On Tuesday I attended the Open Source Strategy Forum in London, which is a meeting of the Fintech Open Source Foundation (FinOS), part of the Linux Foundation. (There is a New York version coming up in November for those across the pond.)
The morning keynotes included Gabriele Columbro introducing the day, then Russell Green highlighting the progress FinOS has made; Liz Rice of CNCF fame with an inspiring talk about contributing back to upstream; an interesting conversation between Nick Cook and Jane Gavronsky about innovations in financial regulation, and finally a presentation from Andrew Agerbak of BCG about how open source can help banks move to public cloud. (I disagreed with some of Andrew’s presentation; I would weight the regulatory requirements more strongly, but agree with the point that open source can help with cloud portability.)
In the afternoon there were two talks which stood out for me but were very sparsely attended:
Rob Knight from SUSE presented a short session on Rancher, which offers an open source, vendor-neutral way to manage Kubernetes clusters across multiple providers. I disagree with the view that modern Kubernetes demands smaller clusters, perhaps one per workload - to me this reduces utilization unnecessarily as discussed in the original Borg paper. But I’m excited about an approach to multi-cloud Kubernetes that does not rely on a commercial relationship with a single vendor.

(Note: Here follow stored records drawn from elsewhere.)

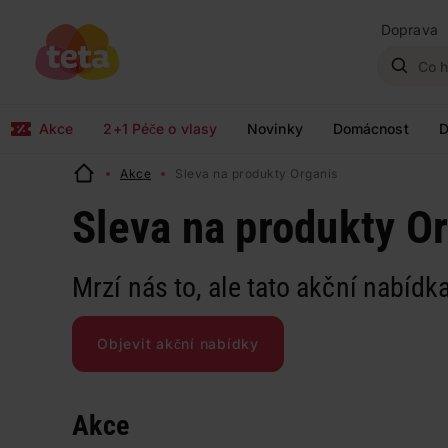
Doprava
Akce
2+1 Péče o vlasy
Novinky
Domácnost
D
Akce
Sleva na produkty Organis
Sleva na produkty O
Mrzí nás to, ale tato akční nabídka
Objevit akční nabídky
Akce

Axel Simon from Red Hat gave a short talk about Sigstore, a new approach to open source supply chain security. Essentially this brings together several other tools (tbd, rekor, fulcio) and offers a free-to-use non-profit Lets-Encrypt-but-for-software-signatures CA. This seems quite promising.

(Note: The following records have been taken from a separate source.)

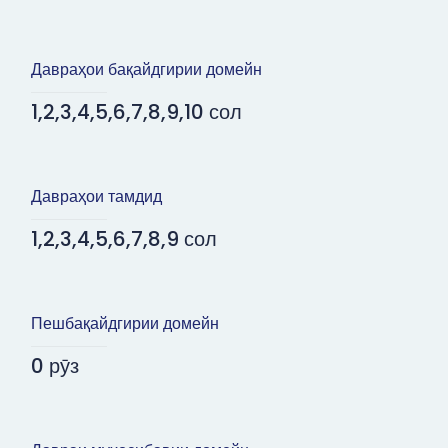
Давраҳои бақайдгирии домейн
1,2,3,4,5,6,7,8,9,10 сол
Давраҳои тамдид
1,2,3,4,5,6,7,8,9 сол
Пешбақайдгирии домейн
0 рӯз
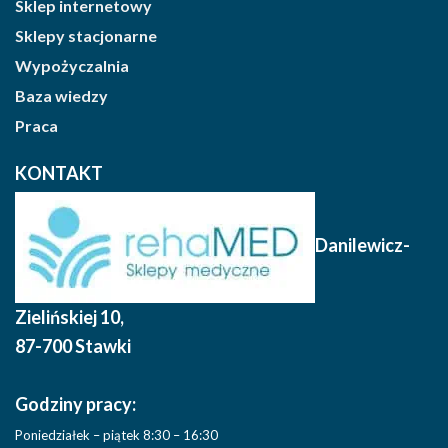
Sklep internetowy
Sklepy stacjonarne
Wypożyczalnia
Baza wiedzy
Praca
KONTAKT
Danilewicz-
Zielińskiej 10
,
87-700 Stawki
Godziny pracy:
Poniedziałek – piątek 8:30 – 16:30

To me these talks both cut to the heart of the big strategic challenges facing large financial services organisations today: how do you outsource to the cloud in a portable way, and how do you keep it all secure when you’re working at this scale?
Gabriele’s opening keynote included this quote:
…the financial services industry has pioneered things that later became popular in open source, like efficient messaging protocols, microservices, and event streaming, but the technologies were kept proprietary in banks and only became mainstream when other companies open sourced them. It would be beneficial to contribute more…
CTO, Investment Bank
It feels like there’s a real appetite within financial services to reclaim that spirit of innovation through open source that had been ceded in recent years to big tech. I came away from the day excited about the future of open source in financial services.